-------- DOCUMENT TEXT --------

Wednesday night, we attended a costume party/murder mystery at a restaurant in downtown Morgantown. Kathy, the guest of honor, was turning seventy-five. She is a friend from temple, although only her husband is Jewish. She's been active in Democratic Party politics here, and helped me with my first political campaign. We were to dress in gangster outfits from the 1920s. We had roles to play: I was the butler to the head gangster and it was suggested I wear a tuxedo. Instead, I came in a black shirt, black pants, a loud jacket- and saddle shoes. The costumes ranged from very successful to not so much. The game was moderately interesting. What I realized was that the guests at the party were mostly people I know and like very much, and that seventy-five is only ten months away for me. My sister and I offered to make our mother a seventy-fifth birthday party in 2003, but Mom insisted on planning her own party at an Italian restaurant in Pikesville, Maryland, inviting only family. She died thirty-nine days later, so the idea of being that age is scary.
They pulled my cancerous thyroid gland out in early November, and, as predicted, it wasn't too bad. I'm still sleeping a lot, but less, and I'm back at the gym, and went out for a run today. I'll see the doctor in February, and he'll decide what, if anything, needs to be done next. So I guess I'm doing well for seventy-four. I can feel my joints freezing up, especially the knee that was bad over the summer.

--------

**TASKS TO PERFORM**
- a) Decide whether each statement agrees with the blog post above. Answer yes or no for each and quote the words from the text that decide it.
(i) The costume party was held at a restaurant in downtown Morgantown.
(ii) The writer wore a tuxedo to the party.
(iii) The writer's mother invited only family to her seventy-fifth birthday party.
- b) Please turn the paragraph of the blog post that begins "They pulled my cancerous thyroid gland" into a short list that keeps its main facts.
- c) According to the blog post, how long after her seventy-fifth birthday party did the writer's mother die?

-------- LISTED RECORDS --------

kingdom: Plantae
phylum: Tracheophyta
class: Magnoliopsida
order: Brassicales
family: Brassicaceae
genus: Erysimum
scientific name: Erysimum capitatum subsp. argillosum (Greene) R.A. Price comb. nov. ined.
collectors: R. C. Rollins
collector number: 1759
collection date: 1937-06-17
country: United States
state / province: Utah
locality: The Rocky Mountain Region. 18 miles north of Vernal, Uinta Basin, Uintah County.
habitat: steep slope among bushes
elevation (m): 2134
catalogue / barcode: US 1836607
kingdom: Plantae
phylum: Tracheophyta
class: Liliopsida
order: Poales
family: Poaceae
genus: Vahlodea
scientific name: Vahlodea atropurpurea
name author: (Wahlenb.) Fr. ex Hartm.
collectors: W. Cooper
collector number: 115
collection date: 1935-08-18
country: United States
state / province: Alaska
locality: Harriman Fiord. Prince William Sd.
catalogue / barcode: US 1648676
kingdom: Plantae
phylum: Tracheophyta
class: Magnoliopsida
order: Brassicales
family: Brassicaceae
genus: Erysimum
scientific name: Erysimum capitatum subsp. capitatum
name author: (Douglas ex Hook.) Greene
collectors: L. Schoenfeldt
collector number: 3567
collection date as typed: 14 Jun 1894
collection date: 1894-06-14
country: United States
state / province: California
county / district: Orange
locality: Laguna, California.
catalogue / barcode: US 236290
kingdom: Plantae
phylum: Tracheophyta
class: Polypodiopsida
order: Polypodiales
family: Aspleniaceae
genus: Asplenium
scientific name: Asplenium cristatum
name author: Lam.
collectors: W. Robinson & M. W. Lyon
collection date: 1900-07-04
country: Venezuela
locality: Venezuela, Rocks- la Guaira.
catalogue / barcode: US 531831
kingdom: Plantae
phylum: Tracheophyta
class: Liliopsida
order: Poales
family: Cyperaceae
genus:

--------

**RESULTS IN ORDER**
- a)
(i) Yes: "a costume party/murder mystery at a restaurant in downtown Morgantown"
(ii) No: "Instead, I came in a black shirt, black pants, a loud jacket- and saddle shoes."
(iii) Yes: "inviting only family"

- b)
- The writer's cancerous thyroid gland was removed in early November, and it wasn't too bad.
- The writer is still sleeping a lot, but less, is back at the gym, and went for a run today.
- A doctor's visit in February will decide what, if anything, comes next.
- The writer feels their joints freezing up, especially the knee that was bad over the summer.

- c) Thirty-nine days later.